Carrie Fisher pokes fun at and tries to come to terms with the supper massive success of her character Princess Leia and the Star Wars Trilogy at age 19, describing how George Lucas convinced her not to wear a bra under her Princess costume stating that it was necessary for realism because “there is no underwear in outer space”. She also has fun onstage with some of the seemingly endless series of toys, memorabilia and merchandise that came out of the role including a life size Princess Leia' Love Doll,
a “Mr. Potato Head Princess Leia” and a PEZ dispenser. My prayer for Carrie Fisher is that she got a piece of the billion dollars in merchandising that is still being earned on all these licenses written into her contract at some point.
I remember standing in a long line to see the first Star Wars with my family as an impressionable eleven-year-old and although I had a crush on Harrison Ford, I was deeply impressed by the appearance of a feisty, brown eyed, brown-haired royal princess who was pensive instead of bubbly and a little bit smarter than she was pretty.
I think Carrie Fisher’s casting as Princess Leia back in 1976 was one of the first times I remember seeing a young, powerful woman cast as a lead in her own right and not just as the lead males' love interest.
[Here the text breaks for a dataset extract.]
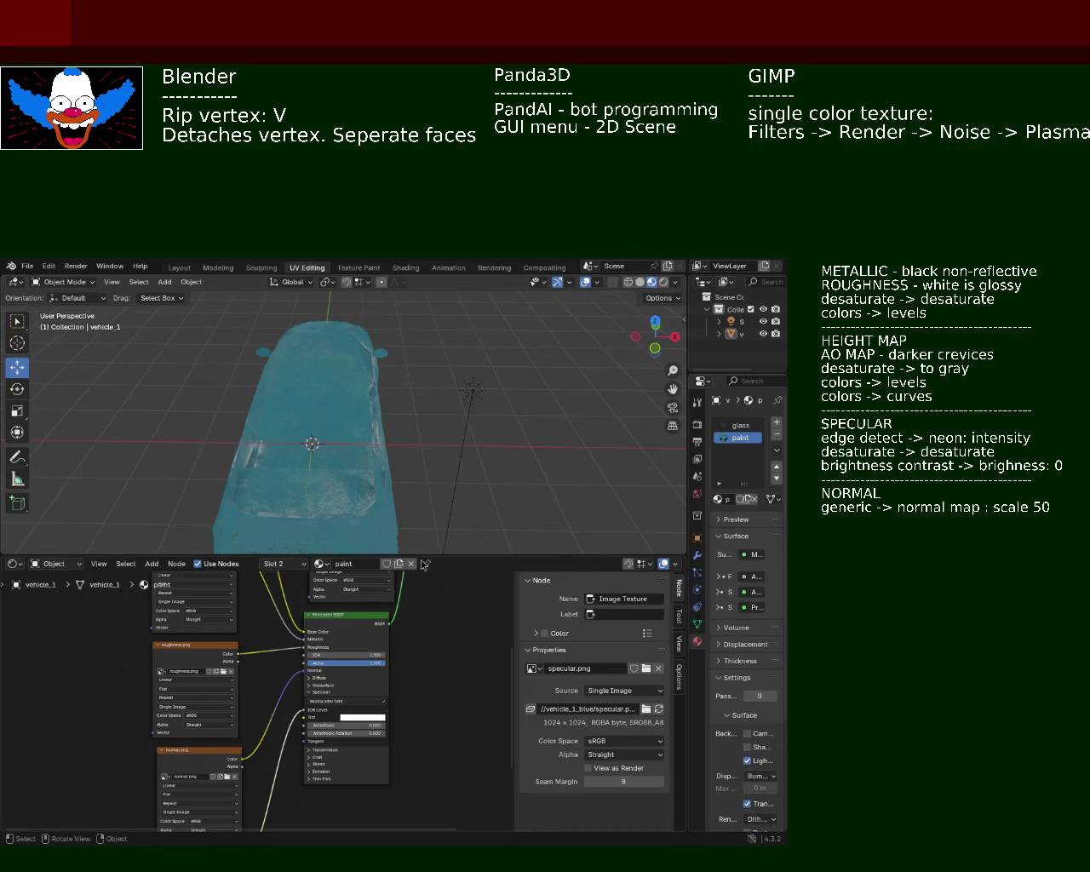
left_click_drag(424, 555, 426, 323)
In other words Carrie Fisher's character at age 19, was written with enough meat and intelligence to be placed in the center of the giant Star Wars movie poster, not just working her cleavage “off to the left”.
I also remember first hand when Carrie Fishers' best selling book “Postcards from the Edge” came out and was made into a hit movie that Fisher also wrote the screenplay for starring Meryl Streep and Shirley Maclaine. At the time I was so inspired and influenced by her candor and acerbic wit regarding the entertainment industry at large and that she was able to parlay an acting career into a writing career with huge success.
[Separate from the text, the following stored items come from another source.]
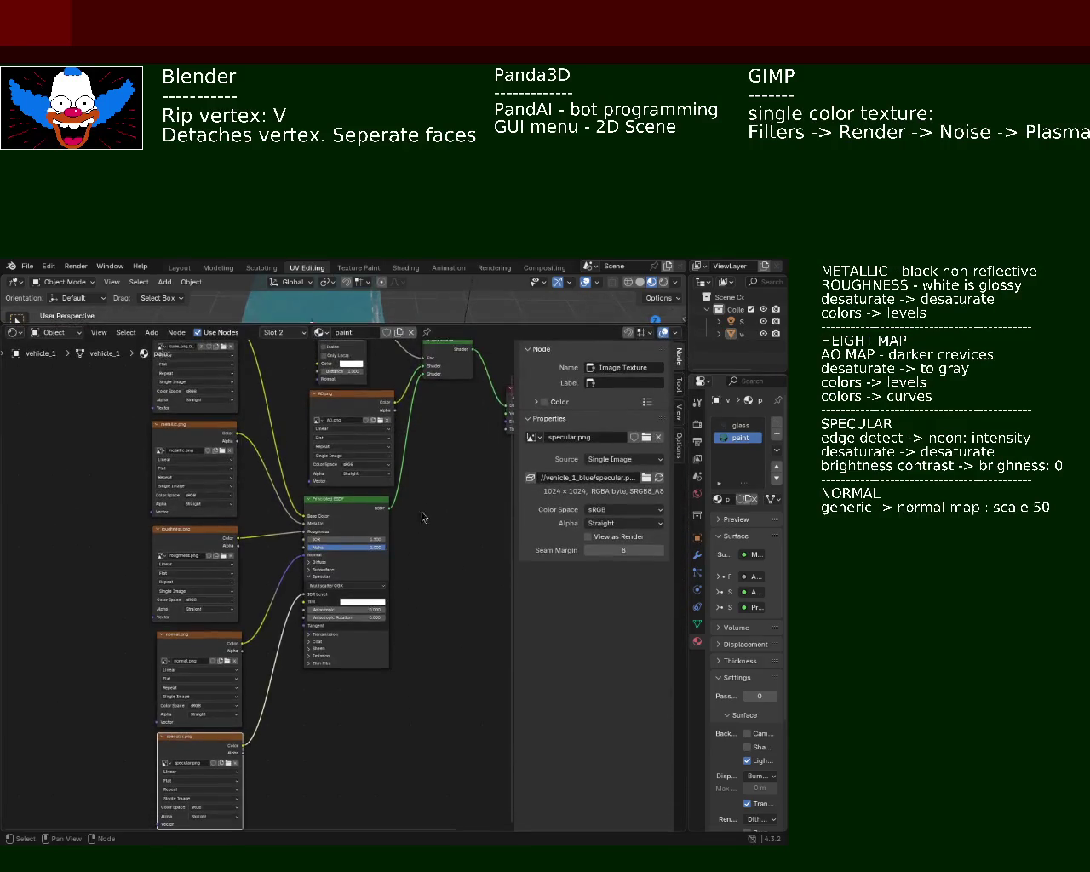
middle_click_drag(424, 517, 367, 553)
scroll(367, 553, "down", 1)
scroll(420, 572, "down", 1)
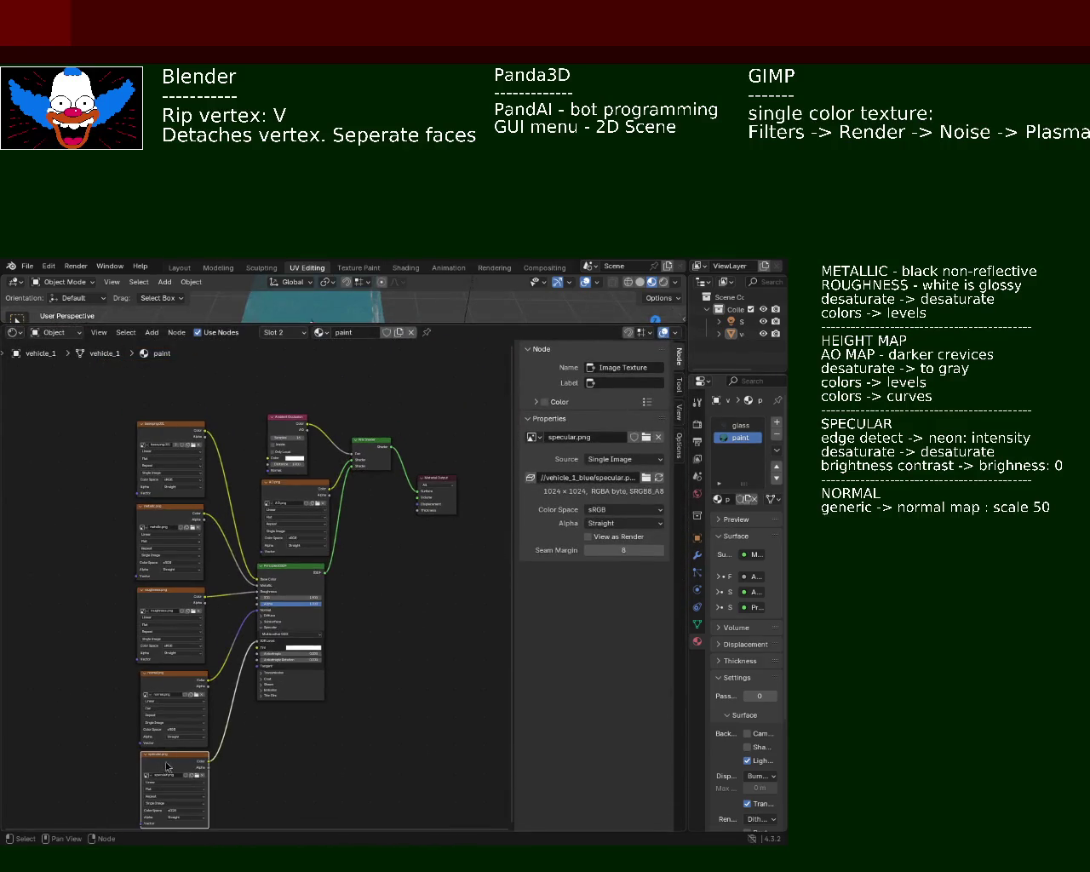
Reposition the specular, normal and AO image nodes, Ambient Occlusion and Principled BSDF nodes.
left_click_drag(182, 763, 180, 761)
left_click_drag(189, 678, 181, 669)
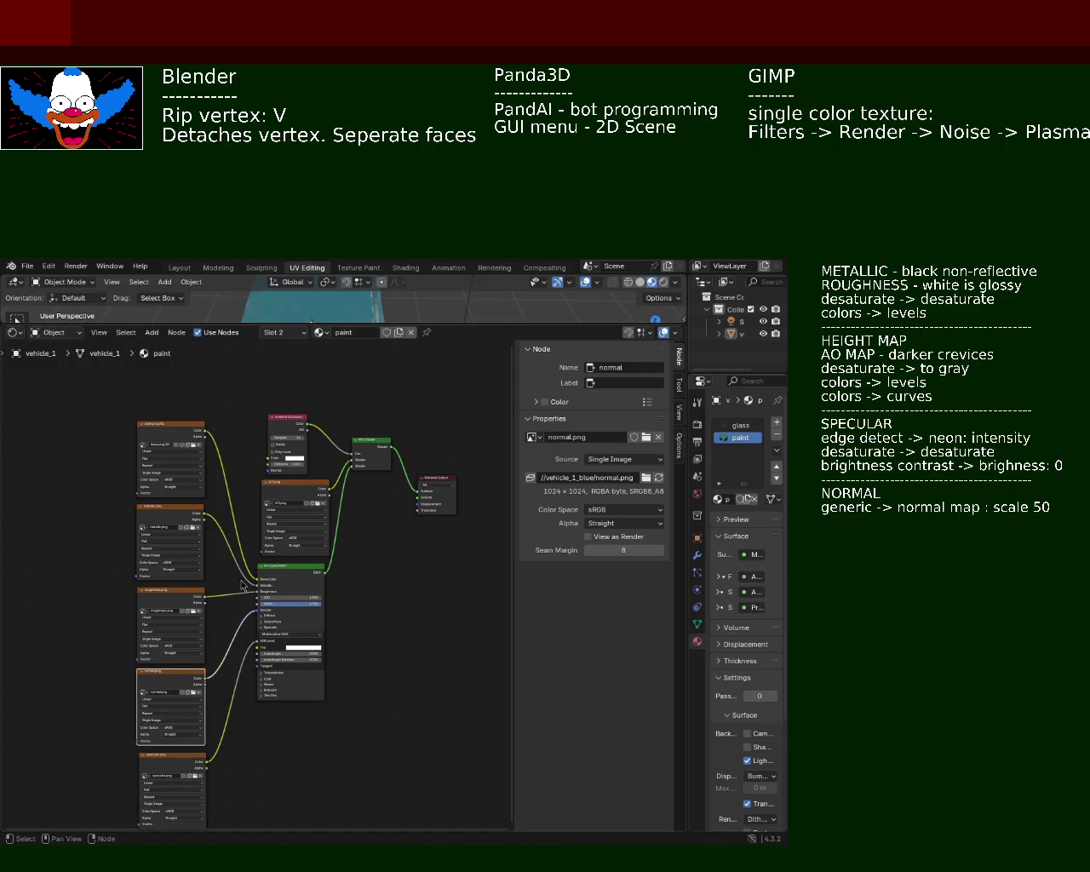
middle_click_drag(243, 587, 235, 549)
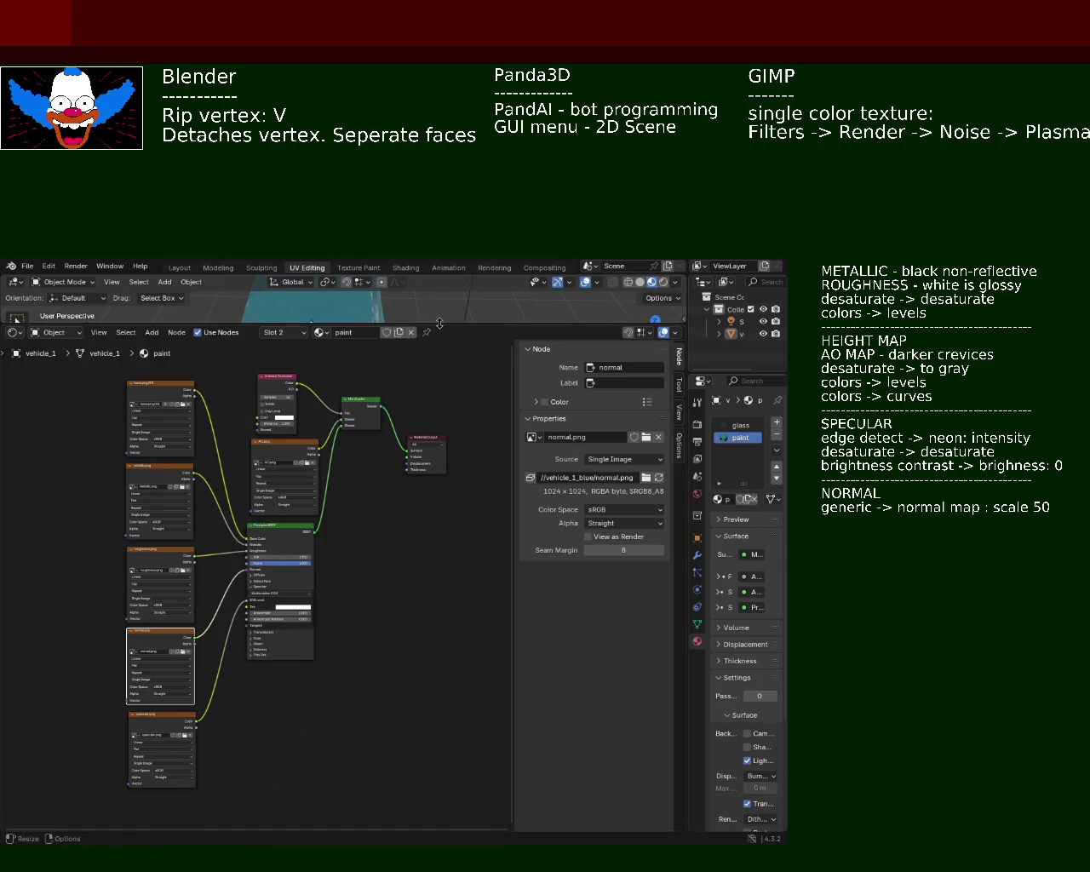
left_click_drag(438, 323, 437, 296)
middle_click_drag(367, 592, 335, 595)
scroll(335, 595, "up", 2)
Like Karen Carpenter who first made the disease of anorexia a household term, or Rita Hayworth, whose public illness pioneered the way for Alzheimer's patients, I also remember firsthand how important and groundbreaking it was when Carrie Fisher came out in the press about being Bi- Polar.
There is a great moment in the show when Carrie talks about the new electro shock treatment and her
“invitation” to stay in a mental hospital. She asks the audience if any of them have ever been “invited” to stay at a mental hospital, and only one brave soul raised his hand. My grandmother Lillian was a classic Bi Polar, with very high highs and predictable plunging lows in her thinking patterns and speech.. I grew up knowing that she was undergoing the early form of electro-shock treatment, which erases several months of memory and watching her succumb in misery to the various heavy-duty drugs available at the time like Lithium. It was very difficult to witness let alone explain to my friends what she was going through partly because at that time very few public figures, if any, had spoken openly about their struggles with manic depression in the press.
Fisher has since appeared on the Senate floor to urge state legislators to increase government funding on medication for people living with mental health issues. Carrie is very courageous to have written openly about her own illness and drug dependencies because through her wonderful and witty sense of humor she has helped pave the way to removing the stigma still associated with mental illness in our society.
Of course, Carrie's show has some interesting tidbits about her marriage and divorce from singer Paul
Simon, including some of the lyrics he wrote about her describing her “cold coffee eyes” and from Hearts and Bones “One and one-half wandering Jews, (Carrie being the “half Jew”) returned to their natural coasts...to speculate who had been damaged the most.”
Carrie Fishers casting as the fictional Princess Leia in the Star Wars Trilogy may have both
“made her” and broken her at the same time, but as an activist, and an accomplished writer - a Critics Circle' Award winning, New York Times best-selling , Grammy and Emmy nominated author in her own right, Carrie Fishers' identity as genuine Hollywood royalty is not a work of fiction.